A reprieve for opt-out class actions in the UK
Published on 11th Dec 2020
The Supreme Court's decision in the Merricks v Mastercard litigation opens the door for more mass claims to be brought on behalf of large classes of consumers
In a split 3-2 judgment, the Supreme Court has dismissed Mastercard's appeal regarding the test to be applied when approving collective proceedings in an 'opt-out' collective competition damages claim. In dismissing the appeal, the Supreme Court concluded that Competition Appeal Tribunal's approach had been too restrictive.
The judgment will be seen as paving the way for an increase in opt-out collective actions in the UK (in competition law claims).

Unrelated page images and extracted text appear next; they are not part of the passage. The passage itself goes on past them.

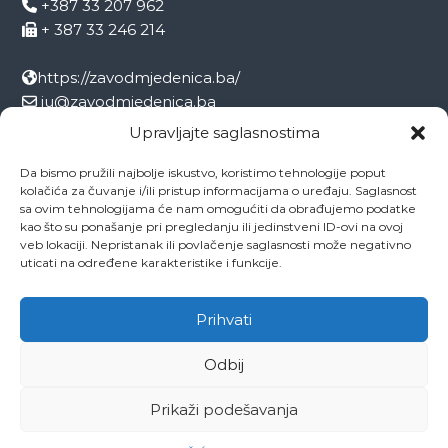
+387 33 207 962
+ 387 33 246 214
https://zavodmjedenica.ba/
ju@zavodmjedenica.ba
info@zamjed.edu.ba
Upravljajte saglasnostima
Da bismo pružili najbolje iskustvo, koristimo tehnologije poput
Direktor:
+ 387 33 207 963
kolačića za čuvanje i/ili pristup informacijama o uređaju. Saglasnost
Sekretar:
+ 387 33 215 668
sa ovim tehnologijama će nam omogućiti da obrađujemo podatke
Pedagog:
+ 387 33 246 212
kao što su ponašanje pri pregledanju ili jedinstveni ID-ovi na ovoj
veb lokaciji. Nepristanak ili povlačenje saglasnosti može negativno
Psiholog:
+ 387 33 246 208
uticati na određene karakteristike i funkcije.
Socijalni radnik:
+ 387 33 207 001
Prihvati
Odbij
Copyright © 2026
ZAVOD MJEDENICA SARAJEVO
All rights reserved.
Theme:
Flash
by ThemeGrill. Powered by
WordPress
Prikaži podešavanja
O ustanovi
Ovo je naša Mjedenica
Dokumenti
Projekti
Zaposlenici
Kontakti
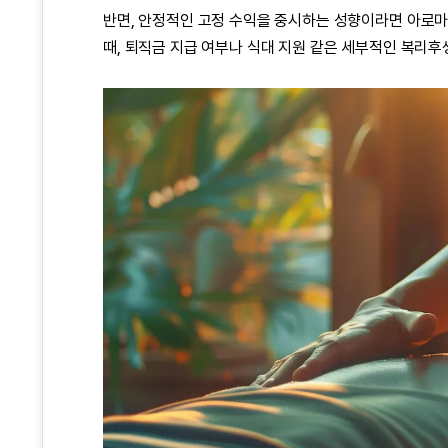
반면, 안정적인 고정 수익을 중시하는 성향이라면
아로
때, 퇴직금 지급 여부나 식대 지원 같은 세부적인 복리후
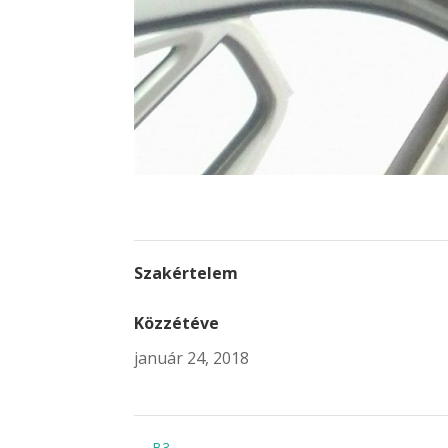
Szakértelem
Közzétéve
január 24, 2018
←
B3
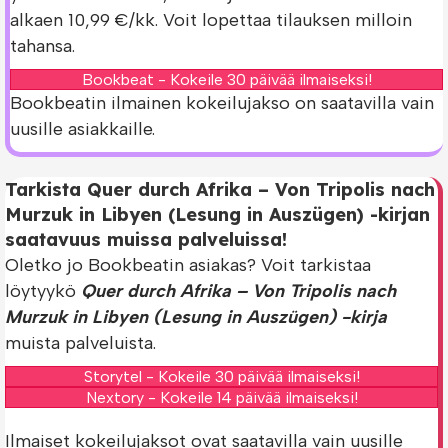
alkaen 10,99 €/kk. Voit lopettaa tilauksen milloin
tahansa.
Bookbeat - Kokeile 30 päivää ilmaiseksi!
Bookbeatin ilmainen kokeilujakso on saatavilla vain
uusille asiakkaille.
Tarkista Quer durch Afrika – Von Tripolis nach
Murzuk in Libyen (Lesung in Auszügen) -kirjan
saatavuus muissa palveluissa!
Oletko jo Bookbeatin asiakas? Voit tarkistaa
löytyykö
Quer durch Afrika – Von Tripolis nach
Murzuk in Libyen (Lesung in Auszügen) -kirja
muista palveluista.
Storytel - Kokeile 30 päivää ilmaiseksi!
Nextory - Kokeile 14 päivää ilmaiseksi!
Ilmaiset kokeilujaksot ovat saatavilla vain uusille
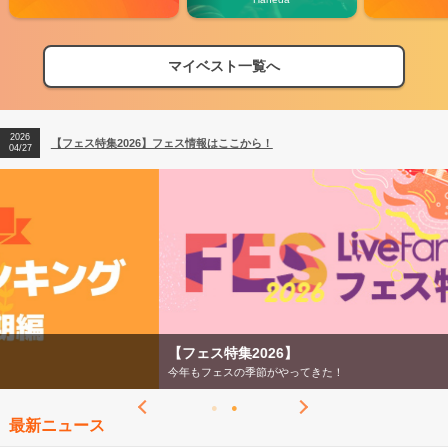
マイベスト一覧へ
2026
【フェス特集2026】フェス情報はここから！
04/27
2026
【ライブ動員ランキング】2026年上半期編発表！
07/28
2026
【フェス特集2026】フェス情報はここから！
04/27
2026
【ライブ動員ランキング】2026年上半期編発表！
07/28
【フェス特集2026】
今年もフェスの季節がやってきた！
最新ニュース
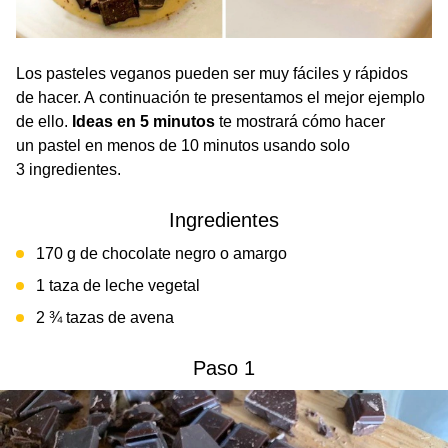
Los pasteles veganos pueden ser muy fáciles y rápidos
de hacer. A continuación te presentamos el mejor ejemplo
de ello.
Ideas en 5 minutos
te mostrará cómo hacer
un pastel en menos de 10 minutos usando solo
3 ingredientes.
Ingredientes
170 g de chocolate negro o amargo
1 taza de leche vegetal
2 ¾ tazas de avena
Paso 1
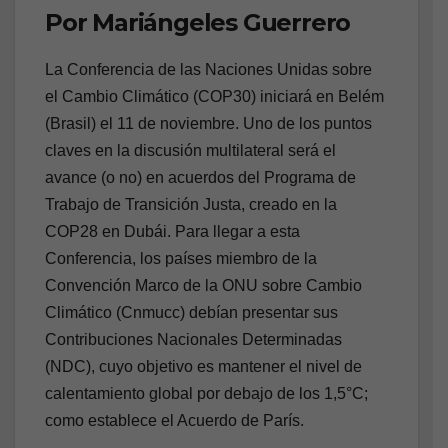
Por Mariángeles Guerrero
La Conferencia de las Naciones Unidas sobre
el Cambio Climático (COP30) iniciará en Belém
(Brasil) el 11 de noviembre. Uno de los puntos
claves en la discusión multilateral será el
avance (o no) en acuerdos del Programa de
Trabajo de Transición Justa, creado en la
COP28 en Dubái. Para llegar a esta
Conferencia, los países miembro de la
Convención Marco de la ONU sobre Cambio
Climático (Cnmucc) debían presentar sus
Contribuciones Nacionales Determinadas
(NDC), cuyo objetivo es mantener el nivel de
calentamiento global por debajo de los 1,5°C;
como establece el Acuerdo de París.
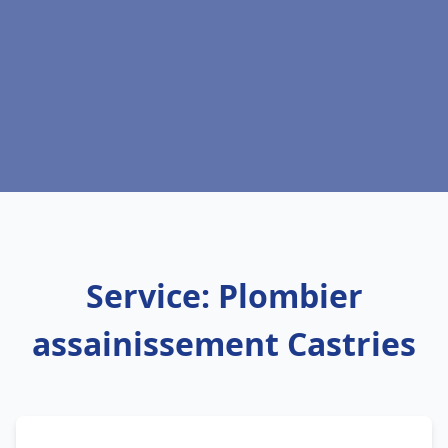
Service: Plombier
assainissement Castries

What was the dispute about?
In September 2016, following a European Commission decision that certain of Mastercard's multilateral interchange fees (MIFs) had been set at an unlawfully high level for a period of 16 years, Mr Merricks, the Claimants' class representative, applied to the Competition Appeal Tribunal (CAT) to bring an opt-out collective action on behalf of a class of 46 million credit and debit card holders. The individual recovery for the class was estimated to be in the region of £300, but the overall recovery for the class as a whole was some £14bn. As part of this claim, Mr Merrick's applied to certify the class of Claimants by way of a Collective Proceedings Order (CPO).
In July 2017, the CAT refused to certify the class with a CPO on the basis that the claims were not suitable for collective proceedings. The CAT was concerned that the claims were not suitable for an aggregate award of damages due to the insufficient availability of data to quantify damages. It also considered that the distribution of any award would run contrary to the common law compensatory principle – in essence, any distribution would be on a per capita basis and would not reflect the actual harm suffered by each consumer.
What did the Supreme Court decide?
In a highly anticipated judgment, the handing down of which had been delayed following the death of Supreme Court Justice Lord Kerr in December 2020, the Supreme Court found in Mr Merrick's favour. Affirming the decision of the Court of Appeal, the Supreme Court found that the CAT's approach to the class certification process contained a number of errors of law. The Supreme Court confirmed that CPOs could not be denied on the basis that there would be "forensic difficulty" in quantifying the damages at the conclusion of the trial. The court emphasised that it is a principle of justice that claimants are entitled to "have their damages quantified by the court doing the best it can on the available evidence" and that this principle is in no way "watered down in collective proceedings".
Importantly, it also concluded that the compensatory principle is "expressly, and radically, modified" by collective proceedings. Section 47C of the Competition Act 1998 removes the requirement for a separate assessment of each Claimant's loss in a class of Claimants. The only requirement is that the assessment of the Claimant's loss should be "just" in the sense of it being fair and reasonable.
Finally, the Supreme Court stressed that the certification process should not require an analysis of the merits of the case: if one of the parties wishes to challenge the merits, the correct process to use is for the party to make a strike out or summary judgment application.
On this basis, the Supreme Court refused Mastercard's appeal and remitted the application for the CPO to the CAT to reconsider.
In dismissing the appeal, the Supreme Court did not certify the class of Claimants in Merricks, it merely returned the question of certification to the CAT for reconsideration. It is therefore still open to the CAT to refuse to certify the class on the basis of the certification test as clarified by the Supreme Court.
However, those wishing to bring class actions will be encouraged by:
- the court's comments regarding the qualification of the compensatory principle in collective damages claims; and
- the court's confirmation that difficulties in quantifying the claim with any degree of accuracy are no bar to certification of the claim.
The judgment will also "unlock" existing competition collective actions (such as the Forex claims) that have been on hold pending the outcome of Merricks.
The Supreme Court, in reaching its judgment, will have had in mind public policy considerations. The opt-out collective actions regime was introduced by the Consumer Rights Act expressly to make collective competition damages claims more viable in the UK. This decision will help to ensure the regime serves its intended purpose.